Methods: To identify novel PE genes, we performed a multi-ethnic case-control study (n=640 cases/1,457 controls) using samples from 5 U.S academic medical centers. Genotypes were generated using a cardiovascular gene-centric SNP array comprising 2,000 genes selected based on prior genetic studies of cardiovascular diseases and on pathways expected to be important in cardiovascular disease. An additive genetic model with 10 principal components and clinical site of collection as covariates was used to test for genetic association in the European samples (516 cases/1,097 controls). For African-American (18 cases/67 controls) and Hispanic (106 cases/293 controls) samples, we assigned local ancestry at each genotyped position and employed a statistical framework combining SNP and admixture association, increasing power to detect genetic effects in these ethnic groups. Results across ethnicities were combined using a fixed-effects, inverse variance meta-analysis method. Pathway analysis was performed using a gene-set enrichment approach (MAGENTA).

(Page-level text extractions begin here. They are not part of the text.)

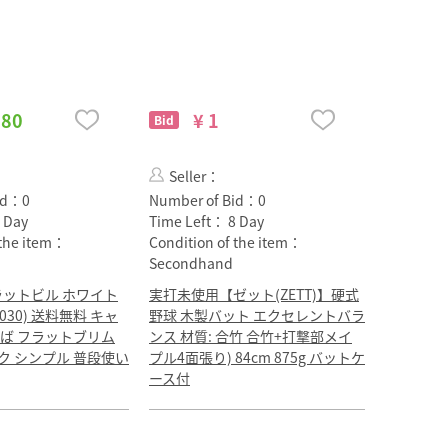
380
¥ 1
Bid
Seller：
id：
0
Number of Bid：
0
 Day
Time Left：
8 Day
 the item：
Condition of the item：
Secondhand
 フラットビル ホワイト
実打未使用【ゼット(ZETT)】硬式
(1030) 送料無料 キャ
野球 木製バット エクセレントバラ
つば フラットブリム
ンス 材質: 合竹 合竹+打撃部メイ
ク シンプル 普段使い
プル4面張り) 84cm 875g バットケ
ース付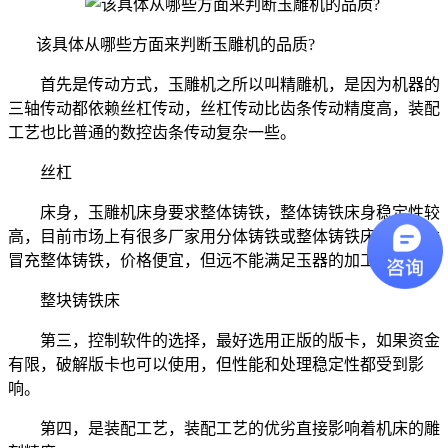
该具体从哪些方面来判断玉雕机的品质?
首先是传动方式，玉雕机之所以叫精雕机，是因为机器的
三轴传动都依赖丝杠传动，丝杠传动比齿条传动精度高，装配
工艺也比普通的数控齿条传动复杂一些。
丝杠
床身，玉雕机床身要求整体铸铁，整体铸铁床身稳定性较
高，目前市场上有很多厂家用分体铸铁或整体铸铁床身、立柱
冒充整体铸铁，价格便宜，但远不能满足玉器的加工要求。
整块铸铁床
第三，控制软件的选择，最好选用正版的版卡，如果资金
有限，破解版卡也可以使用，但性能和处理稳定性都受到影
响。
第四，是装配工艺，装配工艺的优劣直接影响着机床的雕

Results: After quality control, 36,404 SNPs were available for association analysis in Europeans. No study-wide significant (P<2x10-6) associations were observed, but suggestive associations (P<10-5) were seen with SNPs in the genes Suppressor of Ty, domain containing 1 (S. cerevisiae) (SPTY2D1: OR (95%CI) 1.51 (1.27-1.80)) and pleckstrin homology domain containing, family G (with RhoGef domain) member 1 (PLEKHG1; 1.52 (1.26-1.82)). In multi-ethnic meta-analyses, the PLEKHG1 gene association retained strongest evidence of association, and additional suggestive signals at NRG3, PTGIS and GAB2 were observed. Pathway based analysis in Europeans highlighted ‘retinol dehydrogenase activity’ as the most significant gene ontology (GO term; p=3.0x10-4).
Conclusion: While replication studies are required to validate our findings, this study offers possible insights into the etiology of PE and demonstrates the added value of admixture analysis and multi-ethnic studies to the search for susceptibility genes for PE.